On Instagram, David Beckham said he was "lucky to have met Henry", who had "served our country for so many years".

And adventurer Bear Grylls tweeted: "We are devastated by this loss. One of the strongest men & bravest soldiers I know. Praying for his special family."

Gen Sir Nick Carter - the head of the Army and a close friend of the explorer - said Mr Worsley had "extraordinary traits of courage and determination" but he did it all with the "most extraordinary modesty and humility".

Polar explorer Pen Hadow told the BBC that Mr Worsley, by going solo with no resupply, had embarked on the "hardest form of travel quite possibly on the surface of the earth".

He said his body would not have had enough time to replenish itself during the rest periods, which meant "losing a small percentage of your capability every day". But he said the "single hardest challenge" on such a journey was "managing your mind-set".

Image copyright PA
Image caption The Duke of Cambridge said Henry Worsley showed "great courage"

Mr Worsley began the coast-to-coast trek in November, pulling a sledge containing his food, tent and equipment.

The plan was to cross the continent "unassisted and unsupported" - with no supply drops or help from dogs or any other source.

The first solo and unsupported crossing of the continent was achieved by Norwegian Borge Ousland in 1997. But Mr Worsley's record attempt differed as Mr Ousland used a kite to help drag his supply sled.

British explorer Felicity Aston became the first woman to cross the Antarctic alone in January 2012 but she had supply drops.

Profile: Henry Worsley

Henry Worsley retired from the British army having attained the rank of lieutenant colonel in October 2015 after a 36-year career, serving with the Royal Green Jackets and later the Rifles.

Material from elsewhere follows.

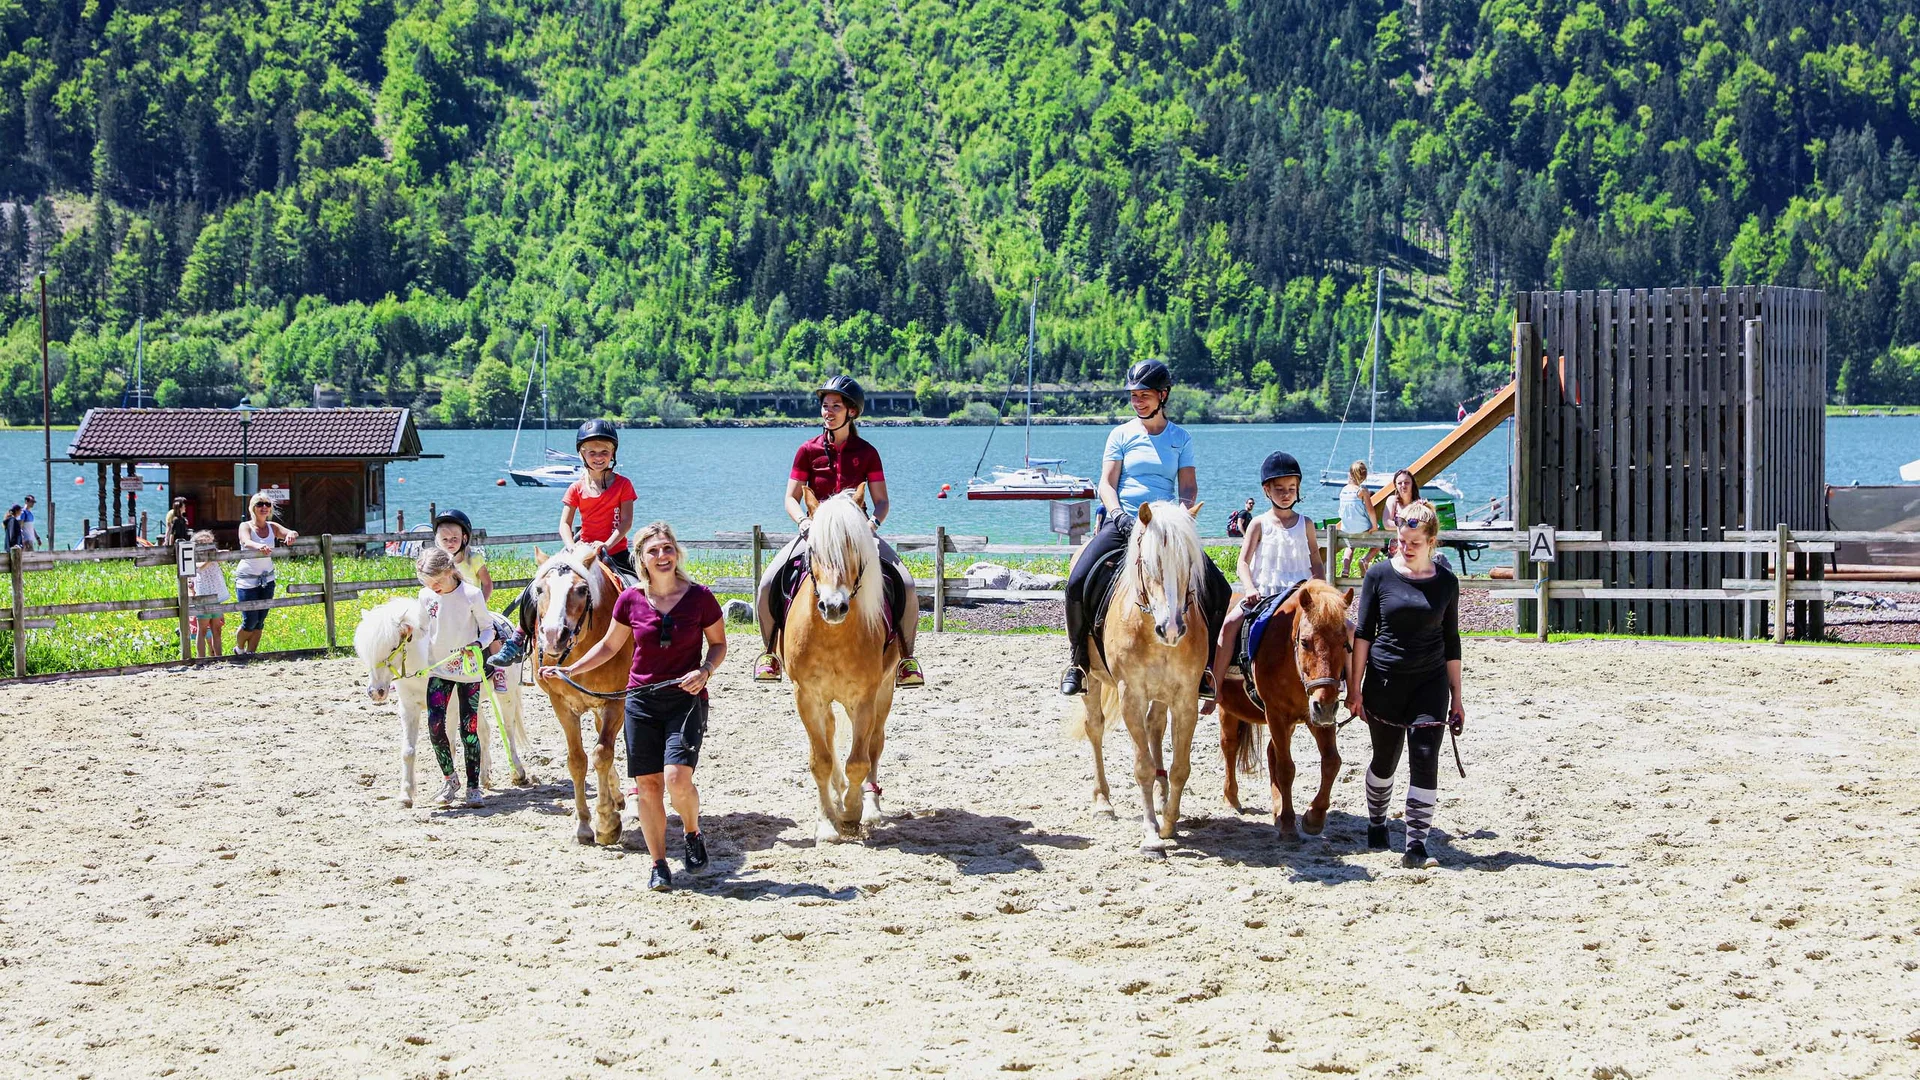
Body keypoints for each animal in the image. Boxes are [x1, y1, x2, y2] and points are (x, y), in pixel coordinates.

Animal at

His military career saw him awarded an MBE for distinguished service on operations in Northern Ireland, Bosnia, Kosovo and Afghanistan.

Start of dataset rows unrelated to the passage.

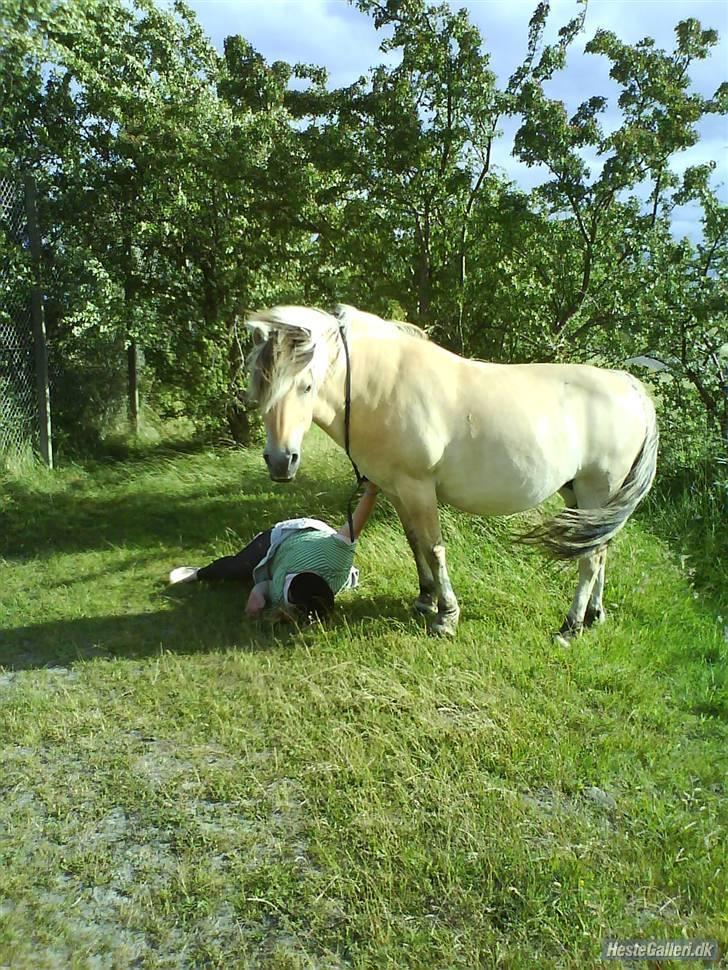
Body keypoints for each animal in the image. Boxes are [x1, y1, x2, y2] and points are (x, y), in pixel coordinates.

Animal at [246, 300, 660, 636]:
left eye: (306, 386)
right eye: (259, 384)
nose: (280, 461)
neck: (383, 386)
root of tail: (627, 384)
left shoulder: (418, 488)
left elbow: (434, 548)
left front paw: (445, 616)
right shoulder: (396, 490)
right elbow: (415, 543)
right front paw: (425, 600)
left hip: (596, 491)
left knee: (591, 558)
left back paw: (570, 627)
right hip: (583, 497)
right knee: (601, 549)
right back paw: (593, 616)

Since childhood he had a passionate interest in the lives of the Antarctic explorers of the Edwardian era - Sir Ernest Shackleton, Captain Robert Scott and Roald Amundsen.

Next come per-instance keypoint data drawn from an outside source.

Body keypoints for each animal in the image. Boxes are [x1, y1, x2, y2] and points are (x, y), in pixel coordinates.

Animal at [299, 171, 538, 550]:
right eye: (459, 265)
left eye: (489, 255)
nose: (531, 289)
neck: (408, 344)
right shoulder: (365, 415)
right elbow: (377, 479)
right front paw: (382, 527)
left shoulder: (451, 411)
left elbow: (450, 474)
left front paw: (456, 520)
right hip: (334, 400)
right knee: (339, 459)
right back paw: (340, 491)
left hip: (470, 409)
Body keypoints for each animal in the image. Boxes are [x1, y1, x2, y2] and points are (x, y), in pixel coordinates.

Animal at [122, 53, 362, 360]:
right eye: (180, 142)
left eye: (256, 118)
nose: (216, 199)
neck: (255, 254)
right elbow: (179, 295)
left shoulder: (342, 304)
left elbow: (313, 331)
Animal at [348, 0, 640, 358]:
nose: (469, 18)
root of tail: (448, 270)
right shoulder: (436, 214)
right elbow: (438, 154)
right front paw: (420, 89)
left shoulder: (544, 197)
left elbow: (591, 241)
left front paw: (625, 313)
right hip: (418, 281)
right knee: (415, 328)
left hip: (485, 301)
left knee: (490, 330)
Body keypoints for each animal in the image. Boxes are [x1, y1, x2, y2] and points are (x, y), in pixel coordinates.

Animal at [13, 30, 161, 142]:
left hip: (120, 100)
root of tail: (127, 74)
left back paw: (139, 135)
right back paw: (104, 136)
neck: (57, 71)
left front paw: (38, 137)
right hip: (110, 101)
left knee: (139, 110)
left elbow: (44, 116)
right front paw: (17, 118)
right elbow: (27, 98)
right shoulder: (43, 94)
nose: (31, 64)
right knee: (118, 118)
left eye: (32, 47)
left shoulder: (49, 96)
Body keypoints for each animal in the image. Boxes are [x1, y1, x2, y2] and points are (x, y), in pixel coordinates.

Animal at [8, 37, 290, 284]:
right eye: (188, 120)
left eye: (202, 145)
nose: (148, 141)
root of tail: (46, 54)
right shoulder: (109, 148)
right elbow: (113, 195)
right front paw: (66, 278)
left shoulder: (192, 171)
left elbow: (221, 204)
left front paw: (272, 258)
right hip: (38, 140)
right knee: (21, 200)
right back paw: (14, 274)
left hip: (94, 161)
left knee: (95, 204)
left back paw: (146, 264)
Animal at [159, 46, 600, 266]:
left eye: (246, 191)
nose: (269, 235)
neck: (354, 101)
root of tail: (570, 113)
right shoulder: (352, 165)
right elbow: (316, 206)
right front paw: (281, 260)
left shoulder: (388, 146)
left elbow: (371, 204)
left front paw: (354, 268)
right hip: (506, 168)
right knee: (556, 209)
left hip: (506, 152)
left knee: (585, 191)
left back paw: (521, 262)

In 2008, Mr Worsley led an expedition to commemorate the centenary of Shackleton's "Nimrod" journey, which pioneered a route through the Transantarctic Mountains to a point just 97 miles (156km) short of the South Pole.

To commemorate the centenary of Scott's and Amundsen's expeditions, Mr Worsley returned to Antarctica in 2011, leading a team of six soldiers retracing the original 1912 journey to the South Pole.

He led the Amundsen route - a 900-mile (1,448km) unsupported journey - and in doing so, became the only person to have completed the classic Antarctic routes of Shackleton, Scott and Amundsen.

Source: Endeavour Fund

Mr Worsley's latest expedition again followed in the footsteps of his idol Sir Ernest Shackleton, who set off to cross Antarctica in 1914. The ill-fated trip saw his ship Endurance became trapped in ice for 10 months before it sank, but not one of the expedition's members died.

Mr Worsley was a distant relative of Frank Worsley, the captain of the Endurance.

Sir Ernest Shackleton's granddaughter Alexandra said Mr Worsley's death would be a "huge loss to the adventuring world".

"The whole point of this one was that Henry was doing it on his own. I suppose you could say he was doing more and more adventurous and interesting things," she said.

Image copyright PA
Image caption Sir Ernest Shackleton attempted to cross Antarctica in what became known as the Endurance mission

Mr Worsley had passed his target of raising £100,000, and the Endeavour Fund said in a statement that it was "devastated" by his death.

In October, he told the BBC he expected to lose two stone (12.7kg) during the challenge.

He said his journey should take 75 days and he would take enough food for 80 days.

Asked if he was "mad" to take on the challenge, he said: "What will drive me on is raising money for these wounded soldiers."